EXERCISE PROMPT: The required output is a verbatim transcription of the listing, pictures excluded.

AVAILABLE RECORDS:
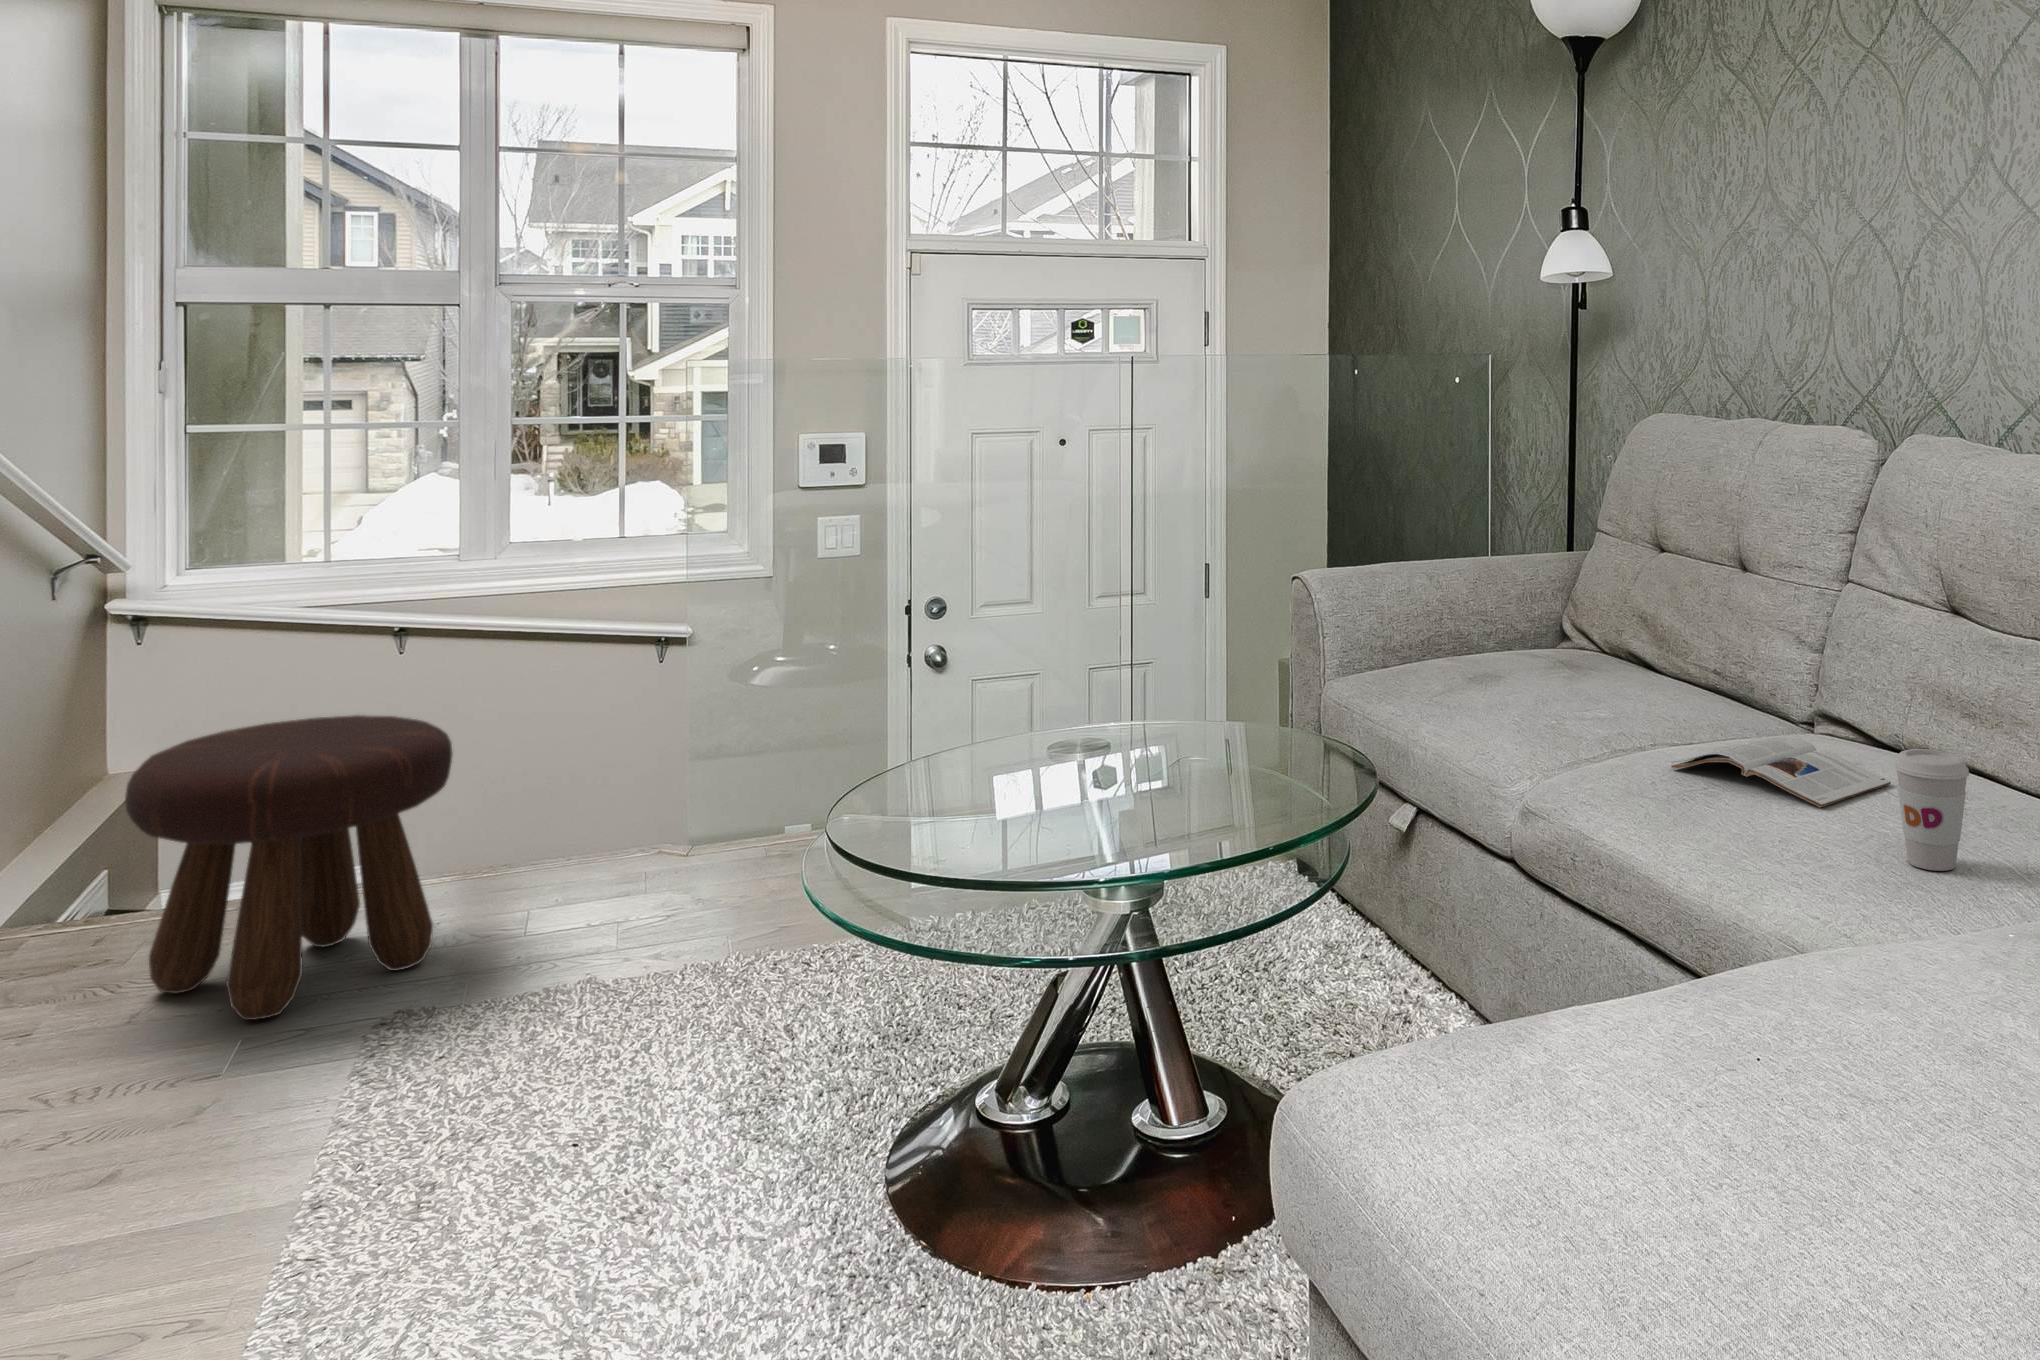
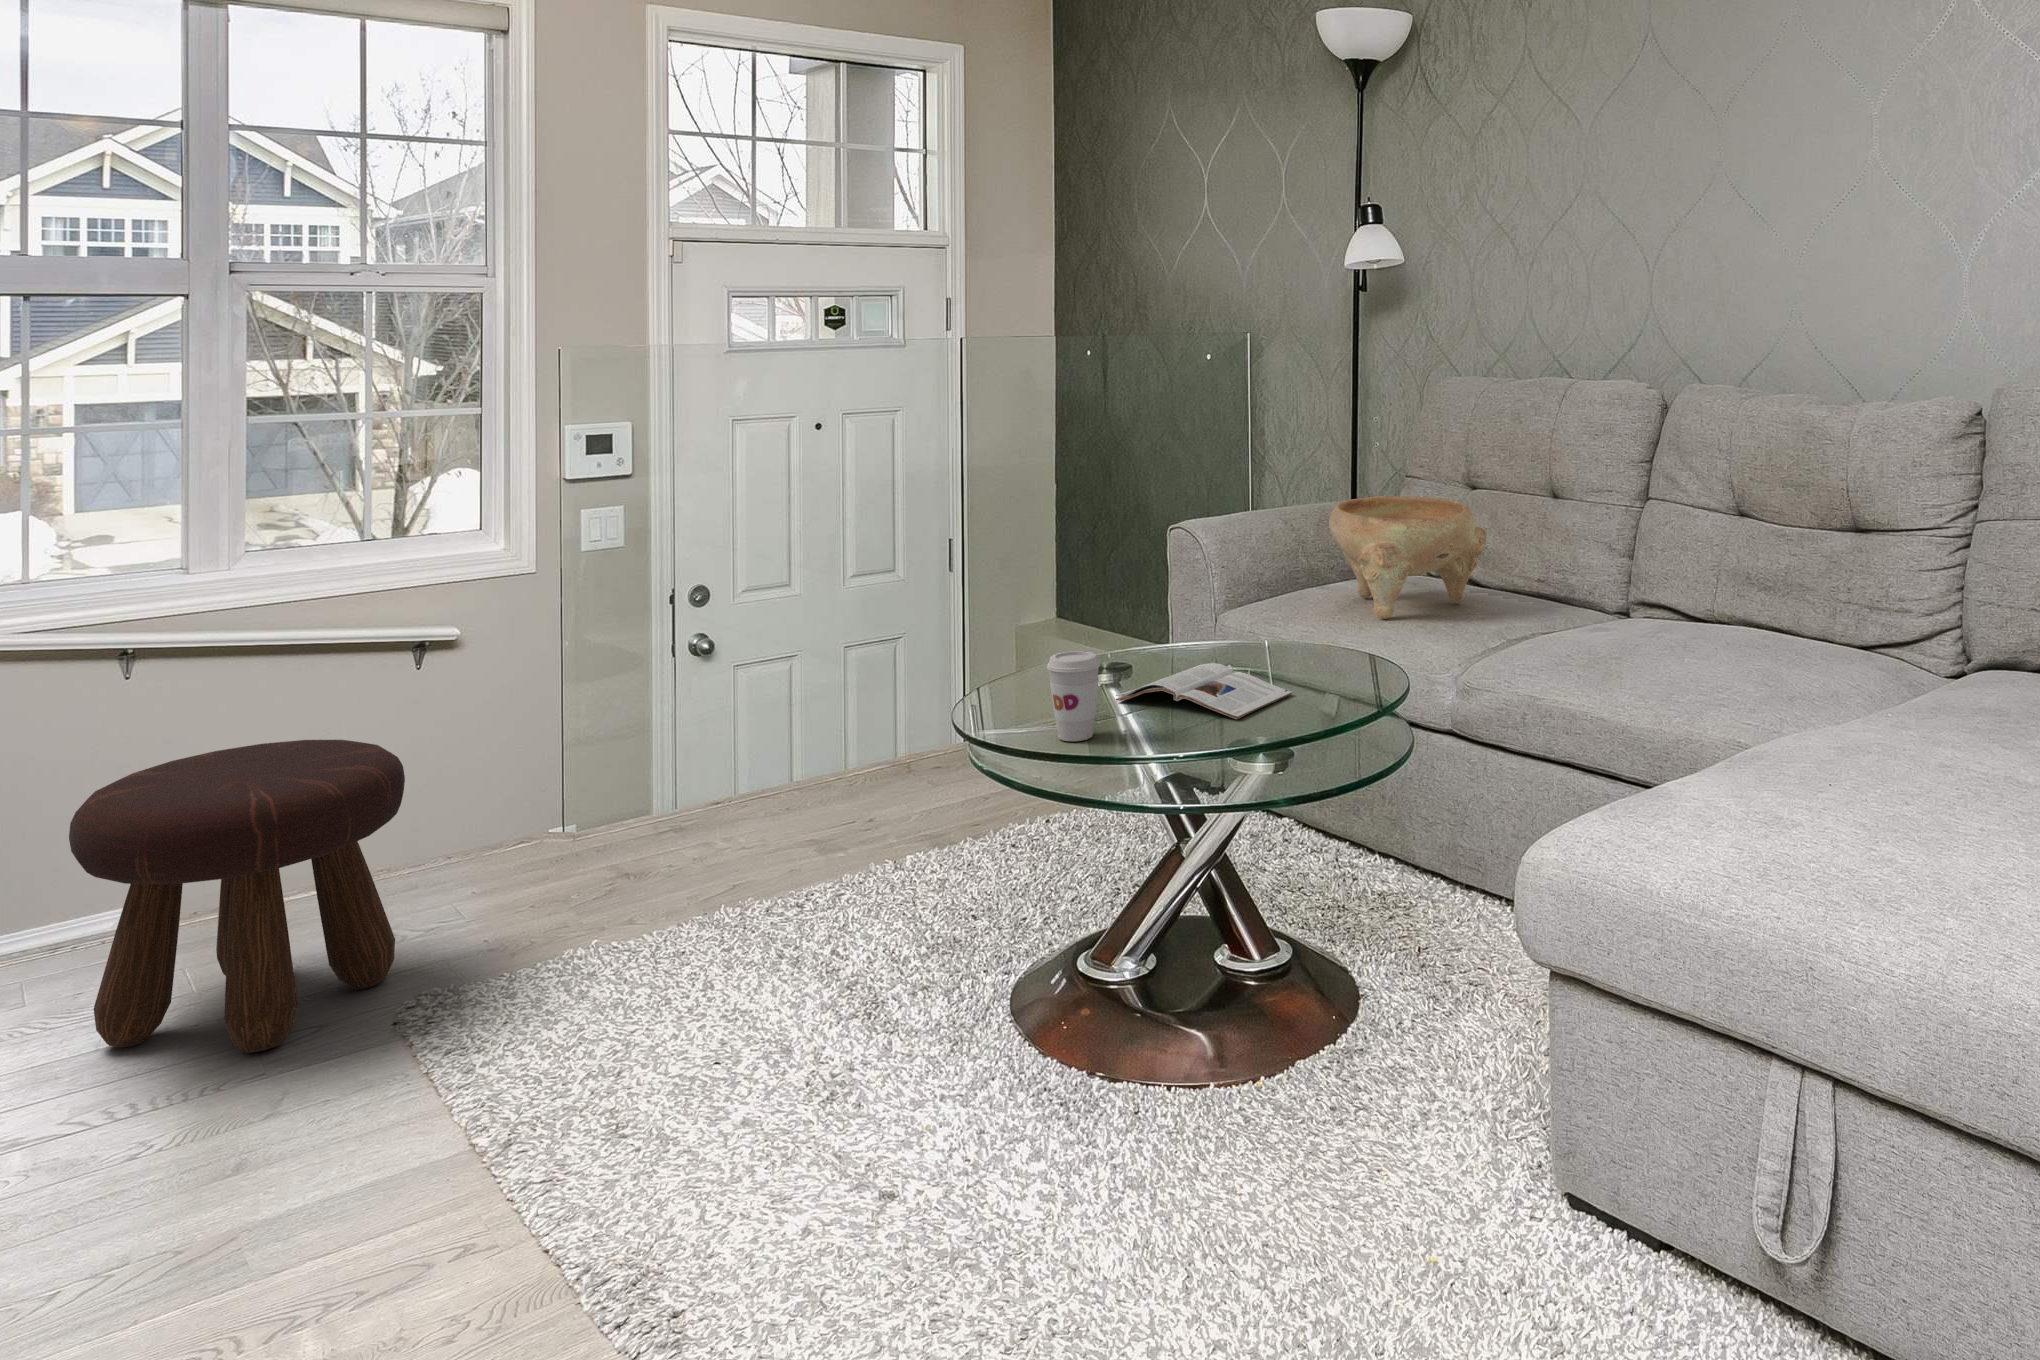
decorative bowl: none [1453,555,1651,705] -> present [1329,496,1486,619]
magazine: present [1671,736,1891,807] -> present [1116,663,1292,719]
coffee cup: present [1894,749,1969,871] -> present [1047,651,1100,741]

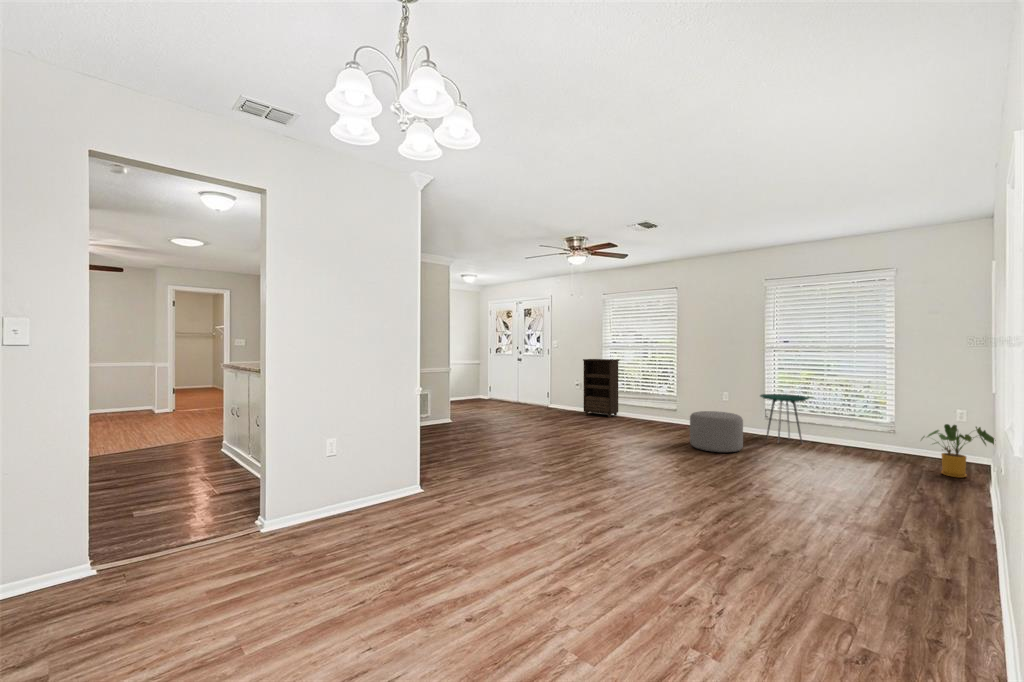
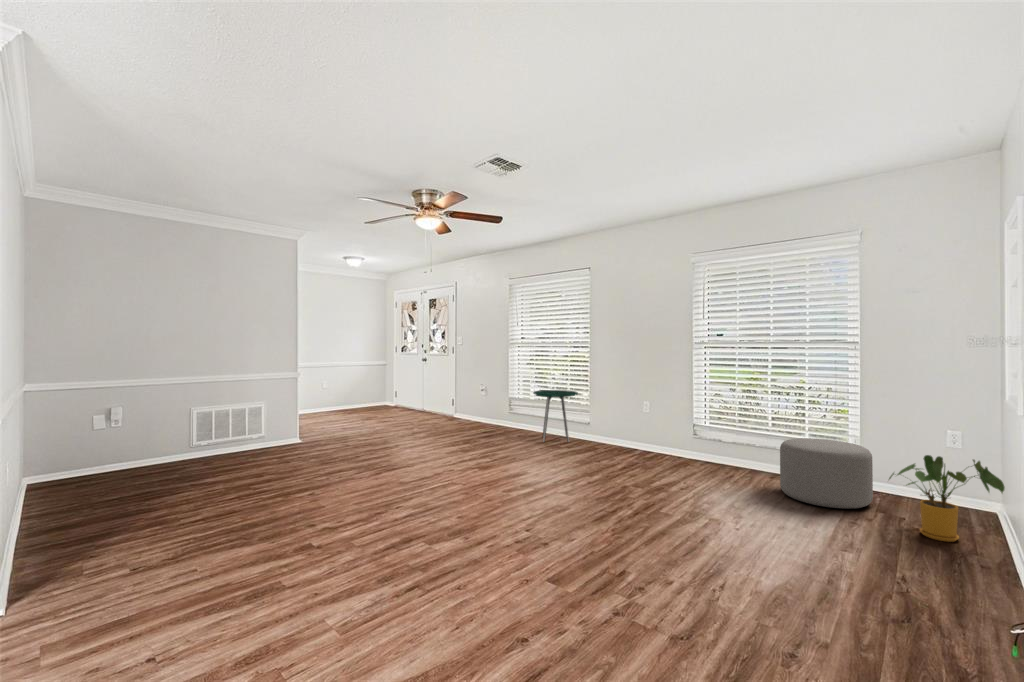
bookshelf: present [583,359,619,417] -> none [481,358,526,433]
side table: present [760,394,809,443] -> present [533,390,578,442]
ottoman: present [690,411,743,452] -> present [780,438,873,509]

FINISHED EXERCISE:
decorative bowl: none [1453,555,1651,705] -> present [1329,496,1486,619]
magazine: present [1671,736,1891,807] -> present [1116,663,1292,719]
coffee cup: present [1894,749,1969,871] -> present [1047,651,1100,741]

bookshelf: present [583,359,619,417] -> none [481,358,526,433]
side table: present [760,394,809,443] -> present [533,390,578,442]
ottoman: present [690,411,743,452] -> present [780,438,873,509]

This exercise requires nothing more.